Exponential/permutation combinatorics problem for leisure

Question

I've been trying to solve the problem below for over an hour doing everything but writing it out by hand. I've tried looking for patterns in strings of lengths $2, 3, 4,$ and $5$ which have probabilities $1/4, 3/8, 8/16,$ and $19/32$, respectively, of having two or more consecutive $1$s.

I'm more interested in the formula and theory behind solving the problem than the answer itself. I've searched online for permutation and probability problems without success.

Problem:

For the purposes of this puzzle, a "string" means a sequences of zeros and ones, e.g. $1011$.

Consider all the different strings of length eight — a good first step would be to figure out how many of these exist.

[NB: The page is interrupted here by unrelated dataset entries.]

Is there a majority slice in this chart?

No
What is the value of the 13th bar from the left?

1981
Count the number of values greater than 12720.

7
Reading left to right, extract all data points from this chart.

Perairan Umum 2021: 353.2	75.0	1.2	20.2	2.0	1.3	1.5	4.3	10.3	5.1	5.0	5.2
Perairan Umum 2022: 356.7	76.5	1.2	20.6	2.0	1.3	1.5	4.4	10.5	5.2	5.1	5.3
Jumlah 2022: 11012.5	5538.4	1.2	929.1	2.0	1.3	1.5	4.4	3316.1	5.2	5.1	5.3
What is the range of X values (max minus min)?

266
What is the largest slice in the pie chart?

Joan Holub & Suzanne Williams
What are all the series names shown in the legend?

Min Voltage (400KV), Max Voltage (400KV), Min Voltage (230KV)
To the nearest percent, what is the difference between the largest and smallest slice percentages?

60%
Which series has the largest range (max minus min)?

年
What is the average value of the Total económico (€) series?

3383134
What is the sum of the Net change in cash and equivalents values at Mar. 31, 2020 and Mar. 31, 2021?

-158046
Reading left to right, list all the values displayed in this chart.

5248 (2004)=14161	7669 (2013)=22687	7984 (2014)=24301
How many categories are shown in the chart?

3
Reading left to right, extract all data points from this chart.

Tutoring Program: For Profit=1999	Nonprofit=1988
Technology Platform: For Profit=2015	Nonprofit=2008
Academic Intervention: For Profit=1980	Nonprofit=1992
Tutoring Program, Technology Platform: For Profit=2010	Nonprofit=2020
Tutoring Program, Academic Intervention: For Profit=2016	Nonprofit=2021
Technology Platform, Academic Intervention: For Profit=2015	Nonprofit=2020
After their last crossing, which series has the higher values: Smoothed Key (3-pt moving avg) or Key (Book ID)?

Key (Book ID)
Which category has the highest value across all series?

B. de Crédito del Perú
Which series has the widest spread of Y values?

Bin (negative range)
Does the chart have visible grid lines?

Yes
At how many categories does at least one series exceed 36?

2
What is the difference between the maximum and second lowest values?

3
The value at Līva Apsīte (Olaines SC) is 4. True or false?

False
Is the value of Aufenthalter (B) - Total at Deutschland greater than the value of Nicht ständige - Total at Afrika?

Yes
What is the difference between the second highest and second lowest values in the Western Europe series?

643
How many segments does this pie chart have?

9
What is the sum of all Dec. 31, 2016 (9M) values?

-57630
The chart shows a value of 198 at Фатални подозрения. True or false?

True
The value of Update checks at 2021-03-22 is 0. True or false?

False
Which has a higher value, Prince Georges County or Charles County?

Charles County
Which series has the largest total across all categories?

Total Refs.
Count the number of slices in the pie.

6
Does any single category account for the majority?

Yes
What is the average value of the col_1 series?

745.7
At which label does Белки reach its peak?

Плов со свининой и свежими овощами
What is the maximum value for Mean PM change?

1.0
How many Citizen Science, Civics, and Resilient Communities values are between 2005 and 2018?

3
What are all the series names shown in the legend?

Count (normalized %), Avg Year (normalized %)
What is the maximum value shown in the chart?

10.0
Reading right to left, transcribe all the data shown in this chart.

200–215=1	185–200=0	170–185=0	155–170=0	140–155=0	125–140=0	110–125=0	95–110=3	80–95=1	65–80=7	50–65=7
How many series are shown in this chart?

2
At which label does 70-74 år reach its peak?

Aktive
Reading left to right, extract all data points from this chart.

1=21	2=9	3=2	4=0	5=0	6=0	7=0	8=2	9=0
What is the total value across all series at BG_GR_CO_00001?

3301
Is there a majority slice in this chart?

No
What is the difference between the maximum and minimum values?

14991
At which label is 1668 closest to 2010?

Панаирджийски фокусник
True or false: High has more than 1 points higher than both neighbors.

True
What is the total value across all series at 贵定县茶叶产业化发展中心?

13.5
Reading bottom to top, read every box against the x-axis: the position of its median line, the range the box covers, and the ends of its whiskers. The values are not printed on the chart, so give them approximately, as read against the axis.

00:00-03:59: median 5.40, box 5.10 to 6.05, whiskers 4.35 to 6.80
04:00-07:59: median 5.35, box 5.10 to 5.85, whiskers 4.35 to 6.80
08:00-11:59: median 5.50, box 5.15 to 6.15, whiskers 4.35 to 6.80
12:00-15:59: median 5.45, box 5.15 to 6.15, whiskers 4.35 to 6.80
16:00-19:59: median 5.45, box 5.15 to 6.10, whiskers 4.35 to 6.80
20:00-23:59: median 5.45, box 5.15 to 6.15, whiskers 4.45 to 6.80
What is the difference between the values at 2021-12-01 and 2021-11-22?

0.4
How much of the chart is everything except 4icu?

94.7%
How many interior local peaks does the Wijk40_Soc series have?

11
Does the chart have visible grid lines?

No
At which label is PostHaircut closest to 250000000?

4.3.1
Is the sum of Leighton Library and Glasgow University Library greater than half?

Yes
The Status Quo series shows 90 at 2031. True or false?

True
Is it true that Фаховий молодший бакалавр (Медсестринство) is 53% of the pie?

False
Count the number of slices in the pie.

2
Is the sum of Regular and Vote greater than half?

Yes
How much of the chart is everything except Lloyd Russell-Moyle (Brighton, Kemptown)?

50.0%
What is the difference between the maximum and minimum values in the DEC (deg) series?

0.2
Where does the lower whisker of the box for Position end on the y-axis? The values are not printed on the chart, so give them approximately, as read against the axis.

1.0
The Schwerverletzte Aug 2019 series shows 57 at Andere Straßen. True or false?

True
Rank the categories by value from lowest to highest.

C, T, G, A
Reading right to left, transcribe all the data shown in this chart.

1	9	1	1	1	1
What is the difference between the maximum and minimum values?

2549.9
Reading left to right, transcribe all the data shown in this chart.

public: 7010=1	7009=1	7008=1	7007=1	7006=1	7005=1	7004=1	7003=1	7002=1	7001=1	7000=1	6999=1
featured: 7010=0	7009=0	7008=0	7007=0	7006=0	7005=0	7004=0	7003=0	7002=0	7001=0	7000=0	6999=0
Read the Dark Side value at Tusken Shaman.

If you pick a length-eight string uniformly at random, what's the probability that it contains two (or more) consecutive 1s?

Problem is from the app below: https://play.google.com/store/apps/details?id=atorch.statspuzzles

Answer 1

Let's try to solve the opposite problem first: counting the number of bitstrings with no consecutive ones.

Let $A_n$ be the set of bit strings of length $n$ with no consecutive $1$'s and let $a_n = |A_n|$, i.e., $a_n$ is the number of bit strings of length $n$ with no consecutive $1$'s. Clearly, $a_1 = 2, a_2 = 3$.

Consider a bit string in $A_n$. Then it can be formed in the following ways:

1. $0$ followed by any bit string in $A_{n-1}$.
2. $10$ followed by any bit string in $A_{n-2}$.

Thus, it follows that: $$a_n = a_{n-1} + a_{n-2}.$$

Using standard techniques for solving recurrence relations, you should be able to find a formula for $a_n$. If we let $b_n$ be the number of bit strings that have consecutive $1$'s, then since there are a total of $2^n$ bitstrings of length $n$, then $a_n+b_n = 2^n \implies b_n = 2^n-a_n$. Thus, the probability of getting a bitstring with consecutive $1$'s is:

$$\frac{2^n-a_n}{2^n} = 1-\frac{a_n}{2^n}.$$